Look at the changes at eBay, fees relentlessly increasing for small sellers who are now subsidizing large sellers of new products. Frauds allowed to continue many of them really obvious, usually recognized by members but not acted upon by eBay when reported. eBay not putting a stop to frauds is damaging the brand, that is the small business/private seller brand.

That's the only conclusion I can draw from eBay's death wish, it certainly isn't happening by accident. Before anyone says never attribute to malice that which can be adequately explained by stupidity these guys aren't stupid and have been groomed by the top management groups.

nadine said...

Ebay management is operating under what they conceive of as orders from The Street: must keep up revenue, must keep up margins, must show growth and have a good story to tell at at the end of the quarter.

Until 2004, Ebay grew like gangbusters and did the hard work for them. They got spoiled with easy money.

Then growth slowed and they began casting about for this and that to keep the money flowing in and the story sweet. Instead of asking, how do we really grow the business, they asked, how do we grow while keeping revenue and margins up? So they started to squeeze their customers. And squeeze. And squeeze again.

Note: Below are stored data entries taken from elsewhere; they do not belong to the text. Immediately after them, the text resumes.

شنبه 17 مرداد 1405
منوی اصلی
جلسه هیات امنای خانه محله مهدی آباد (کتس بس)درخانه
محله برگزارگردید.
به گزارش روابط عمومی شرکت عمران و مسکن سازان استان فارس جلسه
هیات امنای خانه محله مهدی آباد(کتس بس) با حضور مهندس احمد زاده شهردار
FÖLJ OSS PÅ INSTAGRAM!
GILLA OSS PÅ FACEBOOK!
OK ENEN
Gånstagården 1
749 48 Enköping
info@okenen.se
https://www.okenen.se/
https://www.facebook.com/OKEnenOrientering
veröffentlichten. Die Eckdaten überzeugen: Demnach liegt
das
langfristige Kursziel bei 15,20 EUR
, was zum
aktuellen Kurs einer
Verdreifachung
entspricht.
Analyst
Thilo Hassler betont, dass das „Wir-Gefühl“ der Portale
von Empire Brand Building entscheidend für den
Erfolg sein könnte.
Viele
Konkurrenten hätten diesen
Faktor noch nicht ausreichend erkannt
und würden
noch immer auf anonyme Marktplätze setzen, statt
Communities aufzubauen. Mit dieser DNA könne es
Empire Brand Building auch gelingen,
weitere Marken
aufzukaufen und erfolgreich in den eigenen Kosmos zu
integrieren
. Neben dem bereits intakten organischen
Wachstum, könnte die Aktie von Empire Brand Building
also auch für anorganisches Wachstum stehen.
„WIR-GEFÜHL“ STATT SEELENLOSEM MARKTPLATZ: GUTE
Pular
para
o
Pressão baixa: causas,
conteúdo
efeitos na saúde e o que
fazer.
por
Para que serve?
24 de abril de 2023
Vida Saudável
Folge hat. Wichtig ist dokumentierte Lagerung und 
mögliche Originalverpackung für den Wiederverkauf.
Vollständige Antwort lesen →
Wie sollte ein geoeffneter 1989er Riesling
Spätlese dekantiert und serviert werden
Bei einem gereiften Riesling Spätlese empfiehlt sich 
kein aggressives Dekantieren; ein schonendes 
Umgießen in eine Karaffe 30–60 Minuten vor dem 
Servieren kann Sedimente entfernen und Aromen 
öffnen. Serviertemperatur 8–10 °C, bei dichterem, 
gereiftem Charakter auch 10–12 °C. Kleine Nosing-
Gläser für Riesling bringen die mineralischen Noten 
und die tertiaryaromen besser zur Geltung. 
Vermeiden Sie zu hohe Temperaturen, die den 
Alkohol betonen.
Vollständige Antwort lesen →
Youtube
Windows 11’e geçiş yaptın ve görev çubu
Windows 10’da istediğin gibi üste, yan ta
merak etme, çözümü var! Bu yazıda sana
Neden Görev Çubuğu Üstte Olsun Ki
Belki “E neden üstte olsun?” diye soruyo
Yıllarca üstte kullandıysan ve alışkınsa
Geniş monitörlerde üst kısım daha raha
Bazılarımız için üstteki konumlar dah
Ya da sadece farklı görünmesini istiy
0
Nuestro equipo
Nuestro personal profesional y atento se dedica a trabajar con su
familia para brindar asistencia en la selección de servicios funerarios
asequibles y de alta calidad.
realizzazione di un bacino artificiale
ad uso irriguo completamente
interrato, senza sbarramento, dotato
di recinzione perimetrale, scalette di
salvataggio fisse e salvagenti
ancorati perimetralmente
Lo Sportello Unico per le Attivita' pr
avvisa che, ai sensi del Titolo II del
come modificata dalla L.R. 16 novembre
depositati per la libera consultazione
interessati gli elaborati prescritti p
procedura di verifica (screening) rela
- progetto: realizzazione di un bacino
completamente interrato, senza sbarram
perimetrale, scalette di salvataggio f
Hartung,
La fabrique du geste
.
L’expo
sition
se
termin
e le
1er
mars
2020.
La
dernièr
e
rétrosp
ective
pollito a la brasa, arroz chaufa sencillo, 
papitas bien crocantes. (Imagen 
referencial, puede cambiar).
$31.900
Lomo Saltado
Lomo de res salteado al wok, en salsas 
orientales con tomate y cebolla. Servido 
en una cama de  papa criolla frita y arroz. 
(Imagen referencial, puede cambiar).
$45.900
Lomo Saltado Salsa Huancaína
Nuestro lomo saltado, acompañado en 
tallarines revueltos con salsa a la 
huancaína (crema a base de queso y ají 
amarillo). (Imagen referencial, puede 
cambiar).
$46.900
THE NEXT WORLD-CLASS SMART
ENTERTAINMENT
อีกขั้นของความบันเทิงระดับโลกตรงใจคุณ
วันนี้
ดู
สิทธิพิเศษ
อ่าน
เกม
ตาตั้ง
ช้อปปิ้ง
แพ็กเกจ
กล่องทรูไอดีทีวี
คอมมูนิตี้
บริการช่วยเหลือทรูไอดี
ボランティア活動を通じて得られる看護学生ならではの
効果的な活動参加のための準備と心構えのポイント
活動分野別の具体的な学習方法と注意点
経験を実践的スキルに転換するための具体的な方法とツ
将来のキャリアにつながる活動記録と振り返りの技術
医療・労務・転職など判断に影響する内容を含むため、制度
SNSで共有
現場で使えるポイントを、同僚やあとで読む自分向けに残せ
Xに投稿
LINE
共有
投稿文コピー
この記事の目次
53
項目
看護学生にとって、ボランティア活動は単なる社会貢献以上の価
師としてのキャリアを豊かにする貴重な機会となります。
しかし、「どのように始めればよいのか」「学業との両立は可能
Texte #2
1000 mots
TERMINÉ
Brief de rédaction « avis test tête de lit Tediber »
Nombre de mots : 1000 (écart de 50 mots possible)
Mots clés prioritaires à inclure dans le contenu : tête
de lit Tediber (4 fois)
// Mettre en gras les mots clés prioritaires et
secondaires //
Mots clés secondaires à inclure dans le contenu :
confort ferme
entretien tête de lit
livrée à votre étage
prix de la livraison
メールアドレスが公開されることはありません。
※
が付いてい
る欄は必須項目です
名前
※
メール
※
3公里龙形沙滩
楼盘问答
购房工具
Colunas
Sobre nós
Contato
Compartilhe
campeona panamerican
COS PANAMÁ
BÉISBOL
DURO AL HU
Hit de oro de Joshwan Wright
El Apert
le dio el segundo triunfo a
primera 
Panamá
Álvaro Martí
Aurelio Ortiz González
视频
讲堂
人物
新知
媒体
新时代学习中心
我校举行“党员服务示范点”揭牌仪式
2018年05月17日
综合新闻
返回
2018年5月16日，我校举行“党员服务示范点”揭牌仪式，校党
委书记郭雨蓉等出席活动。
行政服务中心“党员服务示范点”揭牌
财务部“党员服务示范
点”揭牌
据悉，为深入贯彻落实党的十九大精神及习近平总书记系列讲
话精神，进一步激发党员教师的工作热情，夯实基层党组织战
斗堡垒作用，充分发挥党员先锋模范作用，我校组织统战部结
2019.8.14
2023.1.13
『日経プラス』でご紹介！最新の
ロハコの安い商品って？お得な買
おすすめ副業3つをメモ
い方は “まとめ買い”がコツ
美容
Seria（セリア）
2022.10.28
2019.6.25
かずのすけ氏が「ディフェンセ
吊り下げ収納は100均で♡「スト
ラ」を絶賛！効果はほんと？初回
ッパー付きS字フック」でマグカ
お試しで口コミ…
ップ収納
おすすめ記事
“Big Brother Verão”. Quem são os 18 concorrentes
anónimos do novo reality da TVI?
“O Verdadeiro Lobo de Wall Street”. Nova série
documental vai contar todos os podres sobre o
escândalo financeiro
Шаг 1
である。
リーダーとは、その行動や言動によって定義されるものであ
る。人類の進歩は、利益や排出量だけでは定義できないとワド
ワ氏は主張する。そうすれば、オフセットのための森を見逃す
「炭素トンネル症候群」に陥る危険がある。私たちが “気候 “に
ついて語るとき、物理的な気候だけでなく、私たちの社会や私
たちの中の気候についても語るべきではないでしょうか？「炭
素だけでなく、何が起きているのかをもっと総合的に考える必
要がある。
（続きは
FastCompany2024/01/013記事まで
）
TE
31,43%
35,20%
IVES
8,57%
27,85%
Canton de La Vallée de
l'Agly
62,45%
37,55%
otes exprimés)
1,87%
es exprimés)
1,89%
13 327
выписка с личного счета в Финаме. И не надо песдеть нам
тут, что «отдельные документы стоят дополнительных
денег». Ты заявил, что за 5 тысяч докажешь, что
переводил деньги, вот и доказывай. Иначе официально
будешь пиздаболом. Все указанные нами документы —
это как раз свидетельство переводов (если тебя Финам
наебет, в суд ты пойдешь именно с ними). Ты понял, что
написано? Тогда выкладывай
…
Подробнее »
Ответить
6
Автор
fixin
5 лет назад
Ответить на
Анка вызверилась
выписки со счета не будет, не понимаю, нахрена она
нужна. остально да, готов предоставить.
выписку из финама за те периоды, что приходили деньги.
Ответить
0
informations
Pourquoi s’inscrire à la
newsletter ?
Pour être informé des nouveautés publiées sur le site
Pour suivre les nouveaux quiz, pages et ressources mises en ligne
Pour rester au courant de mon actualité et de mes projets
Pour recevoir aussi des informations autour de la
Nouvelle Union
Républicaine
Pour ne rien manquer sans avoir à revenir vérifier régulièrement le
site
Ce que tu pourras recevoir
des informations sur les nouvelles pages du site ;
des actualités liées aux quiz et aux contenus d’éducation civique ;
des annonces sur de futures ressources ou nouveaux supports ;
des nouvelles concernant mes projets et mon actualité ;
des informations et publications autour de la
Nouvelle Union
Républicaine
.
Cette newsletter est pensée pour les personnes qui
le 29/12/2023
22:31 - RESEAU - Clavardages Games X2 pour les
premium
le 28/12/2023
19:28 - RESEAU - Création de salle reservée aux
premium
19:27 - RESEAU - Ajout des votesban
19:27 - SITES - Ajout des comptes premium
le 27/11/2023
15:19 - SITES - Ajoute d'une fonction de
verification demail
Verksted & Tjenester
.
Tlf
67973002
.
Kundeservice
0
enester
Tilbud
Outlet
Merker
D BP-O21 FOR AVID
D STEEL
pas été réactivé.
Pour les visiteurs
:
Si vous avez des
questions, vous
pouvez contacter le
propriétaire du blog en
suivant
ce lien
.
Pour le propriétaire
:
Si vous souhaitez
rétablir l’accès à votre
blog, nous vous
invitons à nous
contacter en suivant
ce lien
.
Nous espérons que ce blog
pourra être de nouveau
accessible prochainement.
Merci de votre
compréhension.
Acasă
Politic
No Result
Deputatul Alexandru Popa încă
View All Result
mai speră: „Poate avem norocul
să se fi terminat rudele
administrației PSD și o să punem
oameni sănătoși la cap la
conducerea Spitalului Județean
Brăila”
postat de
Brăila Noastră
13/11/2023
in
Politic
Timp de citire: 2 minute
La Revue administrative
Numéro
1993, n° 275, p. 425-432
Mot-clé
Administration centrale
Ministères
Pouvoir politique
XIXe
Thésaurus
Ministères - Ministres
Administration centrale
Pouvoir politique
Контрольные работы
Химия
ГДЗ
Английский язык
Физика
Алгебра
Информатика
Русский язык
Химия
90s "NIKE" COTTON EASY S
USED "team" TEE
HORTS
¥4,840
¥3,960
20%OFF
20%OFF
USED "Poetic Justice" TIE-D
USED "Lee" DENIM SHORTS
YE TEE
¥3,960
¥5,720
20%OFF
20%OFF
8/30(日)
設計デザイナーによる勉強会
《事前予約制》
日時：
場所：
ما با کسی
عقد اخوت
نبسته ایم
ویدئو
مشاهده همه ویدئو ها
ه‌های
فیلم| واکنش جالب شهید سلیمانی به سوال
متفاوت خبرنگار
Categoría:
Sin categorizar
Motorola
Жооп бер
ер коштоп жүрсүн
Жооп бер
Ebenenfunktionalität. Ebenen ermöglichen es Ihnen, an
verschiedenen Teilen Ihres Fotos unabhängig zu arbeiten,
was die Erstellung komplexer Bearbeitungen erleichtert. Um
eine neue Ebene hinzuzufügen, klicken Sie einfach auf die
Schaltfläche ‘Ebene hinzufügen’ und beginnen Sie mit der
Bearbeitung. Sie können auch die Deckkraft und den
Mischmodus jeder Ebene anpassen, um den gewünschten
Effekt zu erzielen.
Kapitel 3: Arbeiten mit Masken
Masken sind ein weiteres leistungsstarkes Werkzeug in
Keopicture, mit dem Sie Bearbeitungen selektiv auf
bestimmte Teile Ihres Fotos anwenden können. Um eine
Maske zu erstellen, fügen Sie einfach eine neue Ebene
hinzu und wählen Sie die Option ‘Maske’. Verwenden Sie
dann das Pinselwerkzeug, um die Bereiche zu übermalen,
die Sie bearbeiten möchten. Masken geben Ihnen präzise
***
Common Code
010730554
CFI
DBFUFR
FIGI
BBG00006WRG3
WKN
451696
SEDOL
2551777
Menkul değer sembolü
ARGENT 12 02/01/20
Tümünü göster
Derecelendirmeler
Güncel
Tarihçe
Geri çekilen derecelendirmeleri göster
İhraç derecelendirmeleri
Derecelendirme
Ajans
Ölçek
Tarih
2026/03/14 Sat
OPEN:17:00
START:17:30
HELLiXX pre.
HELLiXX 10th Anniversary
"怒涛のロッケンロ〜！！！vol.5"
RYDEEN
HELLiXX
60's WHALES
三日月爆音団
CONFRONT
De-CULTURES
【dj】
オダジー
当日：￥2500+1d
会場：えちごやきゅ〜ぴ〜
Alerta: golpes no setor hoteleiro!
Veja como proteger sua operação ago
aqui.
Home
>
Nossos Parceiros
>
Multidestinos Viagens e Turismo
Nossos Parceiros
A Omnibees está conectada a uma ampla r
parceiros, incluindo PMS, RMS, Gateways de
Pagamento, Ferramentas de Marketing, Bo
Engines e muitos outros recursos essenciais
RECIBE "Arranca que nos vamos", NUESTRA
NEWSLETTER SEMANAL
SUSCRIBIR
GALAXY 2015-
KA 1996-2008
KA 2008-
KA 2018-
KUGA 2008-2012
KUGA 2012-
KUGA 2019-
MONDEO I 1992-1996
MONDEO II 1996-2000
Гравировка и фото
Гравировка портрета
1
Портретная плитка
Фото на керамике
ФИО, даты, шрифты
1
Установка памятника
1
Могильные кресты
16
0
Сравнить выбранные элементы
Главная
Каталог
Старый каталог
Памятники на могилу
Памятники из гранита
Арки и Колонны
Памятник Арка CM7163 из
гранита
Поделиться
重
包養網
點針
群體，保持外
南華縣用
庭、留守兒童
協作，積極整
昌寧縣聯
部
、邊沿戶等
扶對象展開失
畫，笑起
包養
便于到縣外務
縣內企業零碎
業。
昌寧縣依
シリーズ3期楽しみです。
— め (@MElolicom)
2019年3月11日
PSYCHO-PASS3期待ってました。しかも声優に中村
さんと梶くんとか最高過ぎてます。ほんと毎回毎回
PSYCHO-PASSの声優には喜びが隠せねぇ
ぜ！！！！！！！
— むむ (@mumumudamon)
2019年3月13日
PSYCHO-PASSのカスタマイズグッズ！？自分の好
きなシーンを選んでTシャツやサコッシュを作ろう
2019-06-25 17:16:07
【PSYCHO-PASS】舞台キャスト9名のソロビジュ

Now the costs are starting to come home to them, but they don't know what else to do. They are trying to find a refuge in new software when the real problems lay elsewhere.

permacrisis said...

For ebay classic/ to work you don't need to default to one format or the other for the home page; you just need two buttoons next to the search box.

Mark one Auctions and the other Sales or some such, (I almost said 'BUY' whew!) and you will have just enough display separation between the auctions and the FB so as not to depress auction pricing too badly.

Another thing is the constant futzing with search from a buyer perspective. Ethics aside, about half my buyers transacted on a work computer- for some it was the only computer they had the use of.

When it worked correctly ebay was a habit-based site where the buyers would periodically visit, do their little sequence of clicks, and check back often. Like it or not, many were visiting on company time and needed fast page loads for boss avoidance mode.

Disrupting the quick routine enjoyed by these buyers has done immeasurable damage IMO. Amazon has kept disruption of the buying experience to a bare minimum and is now reaping the benefits from these 'fake out the boss' shoppers-- right or wrong I'm sure they count for a lot of purchases.Many of my buyers had their purchases mailed to work!

You can't determine that stuff from querying a database... You have to wonder, did anyone even consider the at-work buyer when they rejiggered search?